The FBI, acting under the aegis of national security, has decided it cannot afford to liven up its fortress-like headquarters building with storefront boutiques.

It would simply be too dangerous, the bureau says.

The details are classified, but FBI Director William H. Webster said yesterday that there are very real hazzards involved, including "electronics penetration" and even the planting of explosives in the huge building's conduits.

It short, Webster told reporters, "It is not possible to have private operations conducted inside our walls . . . We'd like to be a good neighbor, but we've got a real serious security problem."

There are those, of course, who think that the mausoleum-like building Pennsylvania Avenue NW ought to be demolished, but more restrained arbiters of good taste, such as the Pennsylvania Avenue Development Corporation, have been pressing for months for a more moderate solution. They suggested that commercial shops could be installed along the block-long concrete wall facing the avenue.

The trouble is, Webster said, the stores would have to poke into the wall itself for electrical connections and all the other facilities that building codes require.

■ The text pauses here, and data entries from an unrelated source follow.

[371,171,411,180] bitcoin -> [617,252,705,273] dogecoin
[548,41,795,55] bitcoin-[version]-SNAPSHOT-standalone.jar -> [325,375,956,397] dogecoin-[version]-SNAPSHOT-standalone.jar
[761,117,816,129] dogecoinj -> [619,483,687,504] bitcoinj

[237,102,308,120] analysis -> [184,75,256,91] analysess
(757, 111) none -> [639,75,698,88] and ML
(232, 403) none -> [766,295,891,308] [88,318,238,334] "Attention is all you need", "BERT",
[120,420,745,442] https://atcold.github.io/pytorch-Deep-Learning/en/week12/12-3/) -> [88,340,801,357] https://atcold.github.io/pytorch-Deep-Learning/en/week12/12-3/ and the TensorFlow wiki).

They can't go straight down below the sidewalk either, he said, since "unfortunately our facilities go out under the sidewalk" as well.

But the bureau still has some ideas for gussying up the place that it presented to the development corporation. For instance, Webster said, the concrete wall might be touched up with decorative panels or glass-enclosed museum displays maintained by the Smithsonian Institution.

Webster had apparently meant to let the development corporation mull over the countersuggestions before making them public. He had architectural drawings and building models all carefully hidden under brown wrapping paper yesterday morning before starting a news conference to announce some top-level appointments.

But when reporters asked him what he was covering up, Webster said he had nothing to hide.

"I'm kind of excited by the idea," he said of the model displays. "This we could do right away."